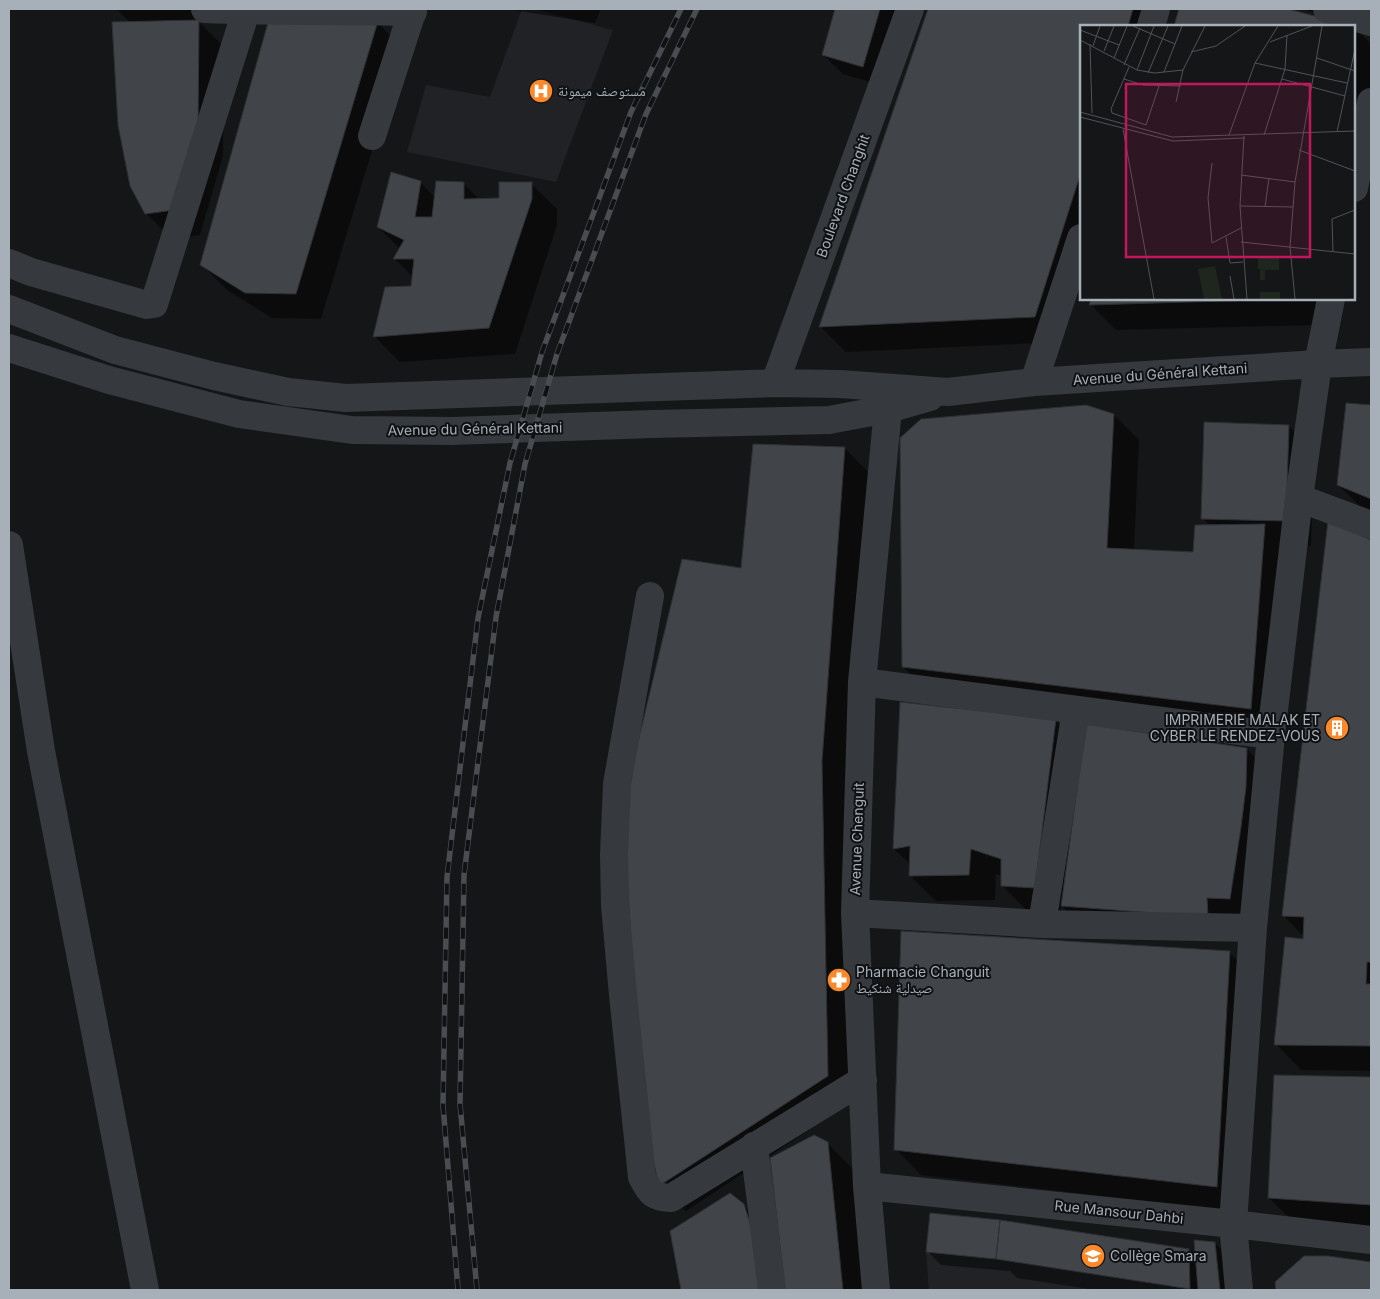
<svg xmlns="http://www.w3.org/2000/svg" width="1380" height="1299" font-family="Inter,'Noto Naskh Arabic',sans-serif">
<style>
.built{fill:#212225}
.shadow{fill:#0007}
.building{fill:#414448;stroke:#2f3034}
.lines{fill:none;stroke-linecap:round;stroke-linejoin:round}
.minor{stroke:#36393d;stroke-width:28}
.rail-casing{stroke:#494d52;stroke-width:5.5}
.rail{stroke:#101113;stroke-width:4;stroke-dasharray:11;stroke-linecap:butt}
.labels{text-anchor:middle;stroke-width:4;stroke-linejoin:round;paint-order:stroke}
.poi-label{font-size:14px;fill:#a7b0b8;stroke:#101113;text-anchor:start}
.street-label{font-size:14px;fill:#a7b0b8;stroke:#101113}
.inset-road{fill:none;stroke:#4f5458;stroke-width:1}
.view{fill:#c2185b;fill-opacity:0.15;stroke:#c2185b;stroke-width:2.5}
.inset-edge{fill:none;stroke:#a7b0b8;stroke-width:2.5}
</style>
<rect width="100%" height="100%" fill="#151618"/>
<!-- built -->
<path class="built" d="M 522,9 L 534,9 L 613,30 L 556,182 L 407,152 L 426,85 L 490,97 Z
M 1189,1249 L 1190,1290 L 929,1290 L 926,1252 L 996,1259 Z"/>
<!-- shadow -->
<path class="shadow" d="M 116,9 L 336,9 L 377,22 L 403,48 L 321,319 L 272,318 L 227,290 L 201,264 L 270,22 L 199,22 L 224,47 L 223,156 L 200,235 L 172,239 L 146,213 L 130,22 Z
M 506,9 L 601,9 L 595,23 Z
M 836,9 L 905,9 L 883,86 L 843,74 L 823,55 Z
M 929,9 L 1167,9 L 1161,26 L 1081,26 L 1081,277 L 1061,342 L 846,352 L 821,327 Z
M 1181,9 L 1283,9 L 1350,26 L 1175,26 Z
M 1301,9 L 1371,9 L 1371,27 Z
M 1354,27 L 1371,44 L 1371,94 L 1354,168 Z
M 420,182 L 435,197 L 464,184 L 480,200 L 500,199 L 531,184 L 557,209 L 557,225 L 515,354 L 400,362 L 374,336 L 412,287 L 413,277 L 395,259 L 400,249 L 378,227 Z
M 1092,299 L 1323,299 L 1317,325 L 1116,330 L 1091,305 Z
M 1348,404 L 1371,406 L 1371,513 L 1364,510 L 1338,485 Z
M 1114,415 L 1139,440 L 1134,551 L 1195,553 L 1211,526 L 1202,518 L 1289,426 L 1314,452 L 1311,546 L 1285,545 L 1276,734 L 929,692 L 903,667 Z
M 845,448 L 870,474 L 853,1101 L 686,1211 L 660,1186 L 743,570 Z
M 1329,523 L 1371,542 L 1371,1071 L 1301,1070 L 1276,1044 L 1304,941 L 1304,937 L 1283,915 Z
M 1056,721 L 1081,746 L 1247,749 L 1272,775 L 1255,924 L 1232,923 L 1233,942 L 1088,932 L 1061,905 L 1060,913 L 1028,912 L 1003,886 L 1003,876 L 996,874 L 995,900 L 936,901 L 910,876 L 911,865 L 894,849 Z
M 1229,952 L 1255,978 L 1242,1212 L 921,1175 L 896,1149 Z
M 1275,1076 L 1371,1078 L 1371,1228 L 1295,1223 L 1269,1198 Z
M 827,1143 L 853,1169 L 865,1290 L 786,1290 L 785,1281 L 784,1290 L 682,1290 L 672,1232 L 743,1205 L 769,1231 Z
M 1215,1243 L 1241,1269 L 1242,1290 L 1096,1290 L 1017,1278 L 1009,1270 L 1009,1271 L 941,1265 L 928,1252 L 1188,1250 L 1197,1259 Z
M 1327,1257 L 1371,1263 L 1371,1290 L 1277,1290 L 1276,1283 Z"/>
<!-- building -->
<path class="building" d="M 835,9 L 880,9 L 863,67 L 822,55 Z
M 928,9 L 1133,9 L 1128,26 L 1081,26 L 1081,172 L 1035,317 L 819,327 Z
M 1179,9 L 1288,9 L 1356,27 L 1354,35 L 1354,26 L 1174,26 Z
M 269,19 L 378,21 L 296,294 L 245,293 L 200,265 Z
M 199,20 L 198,130 L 174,210 L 145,214 L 130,186 L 118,125 L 112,22 Z
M 391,172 L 421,181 L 415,217 L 432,217 L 436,181 L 464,182 L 464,199 L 499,198 L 499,182 L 532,182 L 532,199 L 489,328 L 373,337 L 385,287 L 411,286 L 414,259 L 393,259 L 404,240 L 377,227 Z
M 1091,299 L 1292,299 L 1089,305 Z
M 1346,403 L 1371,405 L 1371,499 L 1337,485 Z
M 1086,405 L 1114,414 L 1107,548 L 1193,552 L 1195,525 L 1265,524 L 1251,709 L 902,667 L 900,438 L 921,419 Z
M 1204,422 L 1289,425 L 1286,521 L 1201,519 Z
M 753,444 L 845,447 L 822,761 L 828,1076 L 659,1186 L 640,1100 L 623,804 L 682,559 L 741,568 Z
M 1328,521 L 1371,540 L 1371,962 L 1367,962 L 1366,984 L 1371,984 L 1371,1046 L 1274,1045 L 1285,937 L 1303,939 L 1304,917 L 1282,916 Z
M 900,702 L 1056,719 L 1035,888 L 1001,886 L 1001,859 L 971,849 L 969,875 L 909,876 L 910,846 L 893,849 Z
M 1086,724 L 1247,748 L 1246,787 L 1241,827 L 1230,899 L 1207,898 L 1208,917 L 1061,906 Z
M 901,931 L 1230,951 L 1217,1187 L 894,1150 Z
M 1274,1075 L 1371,1077 L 1371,1205 L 1268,1198 Z
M 814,1135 L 828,1142 L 843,1290 L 785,1290 L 770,1158 Z
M 730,1193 L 744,1204 L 757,1246 L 760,1290 L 681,1290 L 670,1231 Z
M 930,1213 L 1000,1220 L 996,1259 L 926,1252 Z
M 1000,1220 L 1189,1249 L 1190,1289 L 996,1259 Z
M 1194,1240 L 1215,1242 L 1220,1290 L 1198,1290 Z
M 1304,1256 L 1328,1256 L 1371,1262 L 1371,1290 L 1276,1290 L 1275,1282 Z"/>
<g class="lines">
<!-- minor -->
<path class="minor" d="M 205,9 C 274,12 343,10 413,12
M 1327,9 L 1371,22
M 1151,26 L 1156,9
M 372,136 L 413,9
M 1354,188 L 1371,102
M 9,263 L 31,272 L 147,305 L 154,304 L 246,11
M 9,309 L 115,350 L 214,376 L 288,392 L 346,398 L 775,383 L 840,384 L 948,392 L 1034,382 L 1318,364 L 1371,362
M 9,348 L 109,380 L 239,414 L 352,430 L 453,431 L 653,424 L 829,420 L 888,409 L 930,397
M 1034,382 L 1081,238
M 775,383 L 910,9
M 1299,498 L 1371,525
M 9,545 L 41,751 L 145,1290
M 650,596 L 617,784 L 614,854 L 615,905 L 623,995 L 642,1177 C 650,1193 653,1197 671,1198 L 863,1080
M 862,682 L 1271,735
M 855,913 L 1042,924 L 1253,928
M 1042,924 L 1076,710
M 754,1146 L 772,1290
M 867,1186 L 1233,1224 L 1371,1240
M 876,1290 L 867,1186 L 855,913 L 862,682 L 888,409 L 887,392
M 1239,1290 L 1233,1224 L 1253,928 L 1271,735 L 1299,498 L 1318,364 L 1331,299"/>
<!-- rail casing -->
<g class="rail-casing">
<path id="rail" d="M 458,1290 L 443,1105 L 447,877 L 478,618 L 510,463 L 542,352 L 631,112 L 681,9
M 477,1290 L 460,1104 L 464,875 L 496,617 L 525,464 L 557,354 L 646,114 L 697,9"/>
</g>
<!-- rail -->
<use href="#rail" class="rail"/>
</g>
<!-- icons -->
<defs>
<g id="hospital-disc" transform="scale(1.25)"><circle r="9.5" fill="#fb882a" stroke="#101113"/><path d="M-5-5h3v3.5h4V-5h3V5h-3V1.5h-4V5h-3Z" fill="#fff"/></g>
<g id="building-disc" transform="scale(1.25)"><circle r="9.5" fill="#fb882a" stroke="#101113"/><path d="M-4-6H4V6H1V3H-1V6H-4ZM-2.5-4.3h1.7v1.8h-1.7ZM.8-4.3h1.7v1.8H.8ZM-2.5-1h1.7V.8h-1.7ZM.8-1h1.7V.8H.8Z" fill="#fff"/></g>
<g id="pharmacy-disc" transform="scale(1.25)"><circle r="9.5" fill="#fb882a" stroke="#101113"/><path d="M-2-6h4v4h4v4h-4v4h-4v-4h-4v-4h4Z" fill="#fff"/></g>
<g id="school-disc" transform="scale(1.25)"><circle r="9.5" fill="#fb882a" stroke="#101113"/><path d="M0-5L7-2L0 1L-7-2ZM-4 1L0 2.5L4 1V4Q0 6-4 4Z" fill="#fff"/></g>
</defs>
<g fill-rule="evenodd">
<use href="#hospital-disc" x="541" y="91"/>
<use href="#building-disc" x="1337" y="728"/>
<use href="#pharmacy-disc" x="839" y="980"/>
<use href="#school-disc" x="1093" y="1256"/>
</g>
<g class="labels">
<!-- poi labels -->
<g class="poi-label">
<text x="558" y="96">مستوصف ميمونة</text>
<text x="1320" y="725" text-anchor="end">IMPRIMERIE MALAK ET<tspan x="1320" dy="16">CYBER LE RENDEZ-VOUS</tspan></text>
<text x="856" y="977">Pharmacie Changuit<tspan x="856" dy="16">صيدلية شنكيط</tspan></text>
<text x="1110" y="1261">Collège Smara</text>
</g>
<!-- street labels -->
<g class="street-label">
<text transform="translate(843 196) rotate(-70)" y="5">Boulevard Changhit</text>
<text transform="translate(1160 374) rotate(-4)" y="5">Avenue du Général Kettani</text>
<text transform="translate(475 429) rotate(-1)" y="5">Avenue du Général Kettani</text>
<text transform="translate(857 839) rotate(-88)" y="5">Avenue Chenguit</text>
<text transform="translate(1119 1212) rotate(6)" y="5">Rue Mansour Dahbi</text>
</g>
</g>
<!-- overview -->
<g transform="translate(1080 25)">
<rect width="275" height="275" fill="#151618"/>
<path d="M 178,233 L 199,233 L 199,245 L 185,245 L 185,255 L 180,255 L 180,245 L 185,245 L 178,244 ZM 135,241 L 142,274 L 124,274 L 118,244 ZM 180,267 L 200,267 L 200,274 L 180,274 Z" fill="#1e261d"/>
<path class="inset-road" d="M 53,1 L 95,19M 0,5 L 39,20M 0,15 L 57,45 L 75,48 L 103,45M 190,17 L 232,1M 10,19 L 12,88M 13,21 L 20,1M 24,26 L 34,1M 111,27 L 136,21 L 165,1M 34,33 L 47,1M 237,33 L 275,46M 175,38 L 267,58M 44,40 L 60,3M 49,42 L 31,84 L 32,88 L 66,100 L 79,61M 57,45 L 74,1M 84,47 L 102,1M 68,48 L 88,1M 44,54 L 63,60 L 101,61M 202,54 L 265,71M 96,77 L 103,45 L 125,1M 0,87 L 92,112 L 275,106M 0,92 L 93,116 L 165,113M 43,104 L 74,274M 257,107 L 275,24M 149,110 L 175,38 L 198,1M 184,110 L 205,44 L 207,10M 164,111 L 160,181 L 167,274M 219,125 L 275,146M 132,138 L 128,173 L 132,218 L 161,203M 161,150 L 215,157M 160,181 L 213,182M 185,182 L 189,153M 146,212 L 150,238 L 163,237M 161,217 L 275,229M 253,227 L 252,194 L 275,185M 150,251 L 154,274M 215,274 L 210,222 L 215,157 L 242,1"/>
<path class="view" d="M 46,59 L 230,59 L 230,232 L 46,232 Z"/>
<rect width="275" height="275" class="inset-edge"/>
</g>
<!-- border -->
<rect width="1380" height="1299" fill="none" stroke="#a7b0b8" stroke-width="20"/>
</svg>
* * * * * * * * *
> Action item
How many lines of the data above include the word "round"? Only that number should be returned.

> Answer space
2